__EXCERPT__
---

Many signals exhibit a slowly-varying, predictable behavior over time, so that changes in the amplitude of the signal are typically small for consecutive time samples. For these signals, quantizers can be developed which are more efficient than simple scalar quantization. For example, a quantization method has previously been proposed in an article by A. McCree and TB Barnwell III entitled "A Mixed Excitation LPC Vocoder Model for Low Bit Rate Speech Coding," IEEE Transactions on Speech Processing, July 1995, pp. 242-250, which reduces the bit rate for quantization of the gain term in Mixed Excitation Linear Predictive (MELP) speech coder.

As described in the above cited article (incorporated herein by reference), the gain term in the MELP coder typically changes slowly with time, except for occasional large excursions at speech transition such as the beginning of a vowel. Therefore, the gain can be quantized more efficiently when grouped into pairs than when each gain is individually quantized. For each pair of consecutive gain terms, the second term is encoded in the traditional way, with a 5-bit (32 level) uniform scalar quantizer covering the entire dynamic range of the gain signal. However, the first term is encoded using only 3 bits (8 levels) and a more limited dynamic range based on the already transmitted values for the second term and the previous value of gain. This method reduces the bit rate of the gain quantization in the MELP coder with no perceivable drop in the quality of the speech signal. This operation is illustrated in FIG. 1 where level 101 represents the level of the first term in the past frame and 102 represents the second term in the past frame, 103 represents the first term in the present frame and 104 represents the level in the second term in the present frame. The second term 102 with 32 levels covers the entire range 10 dB (decibel) to 77 dB, for example. The first term with 3 bits is from 6 dB above the maximum to 6 dB below the minimum of the levels of the neighboring second terms. The actual step size is 1/8th of the range. The step size is dependent on the levels of each frame.

Unfortunately, this quantizer does not perform well in the presence of noisy digital channels. When bit errors are introduced, the decoded value for the second gain term can contain very large errors due to the wide dynamic range of this signal, resulting in annoying "pops" in the output speech.

In accordance with one embodiment of the present invention, applicant presents an improved quantizer which results in better performance for noisy communication channels.

---

__DATASET RECORDS__

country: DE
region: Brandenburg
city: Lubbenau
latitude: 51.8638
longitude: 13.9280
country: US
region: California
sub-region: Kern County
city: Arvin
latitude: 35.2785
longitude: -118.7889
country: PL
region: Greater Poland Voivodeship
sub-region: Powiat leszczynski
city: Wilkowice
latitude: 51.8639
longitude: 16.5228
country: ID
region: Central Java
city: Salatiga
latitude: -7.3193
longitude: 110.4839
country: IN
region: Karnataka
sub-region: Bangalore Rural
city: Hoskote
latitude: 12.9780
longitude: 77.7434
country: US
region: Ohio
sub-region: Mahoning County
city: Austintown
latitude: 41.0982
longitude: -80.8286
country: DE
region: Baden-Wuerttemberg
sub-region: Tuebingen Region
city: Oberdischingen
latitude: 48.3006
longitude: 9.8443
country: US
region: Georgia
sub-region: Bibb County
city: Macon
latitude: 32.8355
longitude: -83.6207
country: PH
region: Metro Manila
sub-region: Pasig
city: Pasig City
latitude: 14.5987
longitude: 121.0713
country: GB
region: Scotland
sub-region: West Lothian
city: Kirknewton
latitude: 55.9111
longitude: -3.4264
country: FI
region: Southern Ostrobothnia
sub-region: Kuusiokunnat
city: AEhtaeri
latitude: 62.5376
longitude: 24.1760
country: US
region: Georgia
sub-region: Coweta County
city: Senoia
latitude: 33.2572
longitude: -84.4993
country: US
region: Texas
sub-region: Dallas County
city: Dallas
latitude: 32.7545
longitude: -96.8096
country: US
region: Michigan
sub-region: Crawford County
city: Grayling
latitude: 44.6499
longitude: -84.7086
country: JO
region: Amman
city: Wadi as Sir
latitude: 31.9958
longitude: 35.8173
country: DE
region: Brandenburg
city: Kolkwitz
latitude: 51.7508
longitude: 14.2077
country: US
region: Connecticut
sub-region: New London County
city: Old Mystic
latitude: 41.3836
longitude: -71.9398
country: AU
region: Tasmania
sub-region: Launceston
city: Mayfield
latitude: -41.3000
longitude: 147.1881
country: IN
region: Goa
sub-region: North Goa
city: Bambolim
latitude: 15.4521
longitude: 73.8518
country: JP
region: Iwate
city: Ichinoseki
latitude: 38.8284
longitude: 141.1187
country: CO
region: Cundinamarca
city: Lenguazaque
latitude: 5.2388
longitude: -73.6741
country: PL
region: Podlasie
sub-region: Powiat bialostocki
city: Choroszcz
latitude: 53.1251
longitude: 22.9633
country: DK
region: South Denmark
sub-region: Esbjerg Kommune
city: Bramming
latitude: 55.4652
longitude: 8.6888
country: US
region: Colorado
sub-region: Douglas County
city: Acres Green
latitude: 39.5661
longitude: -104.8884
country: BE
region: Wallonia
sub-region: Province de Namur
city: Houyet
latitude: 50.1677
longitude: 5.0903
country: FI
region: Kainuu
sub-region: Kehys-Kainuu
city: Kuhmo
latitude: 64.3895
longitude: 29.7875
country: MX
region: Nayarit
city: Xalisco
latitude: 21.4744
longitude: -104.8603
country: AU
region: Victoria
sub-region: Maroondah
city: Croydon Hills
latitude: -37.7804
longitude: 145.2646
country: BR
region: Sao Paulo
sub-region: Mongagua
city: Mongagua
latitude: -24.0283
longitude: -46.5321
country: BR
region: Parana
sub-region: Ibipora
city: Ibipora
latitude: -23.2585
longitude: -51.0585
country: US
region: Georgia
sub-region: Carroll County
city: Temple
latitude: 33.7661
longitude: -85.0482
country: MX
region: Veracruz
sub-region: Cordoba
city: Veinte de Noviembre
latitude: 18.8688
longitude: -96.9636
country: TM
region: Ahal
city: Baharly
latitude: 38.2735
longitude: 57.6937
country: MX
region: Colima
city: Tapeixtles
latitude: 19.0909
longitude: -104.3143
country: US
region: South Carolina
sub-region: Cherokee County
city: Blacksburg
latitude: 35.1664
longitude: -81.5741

---

__JOB__
From the excerpt on gain quantization, list every reference numeral it assigns in FIG. 1, with what each one represents.

__EXERCISE ANSWER__
- 101: the level of the first term in the past frame
- 102: the second term in the past frame
- 103: the first term in the present frame
- 104: the level in the second term in the present frame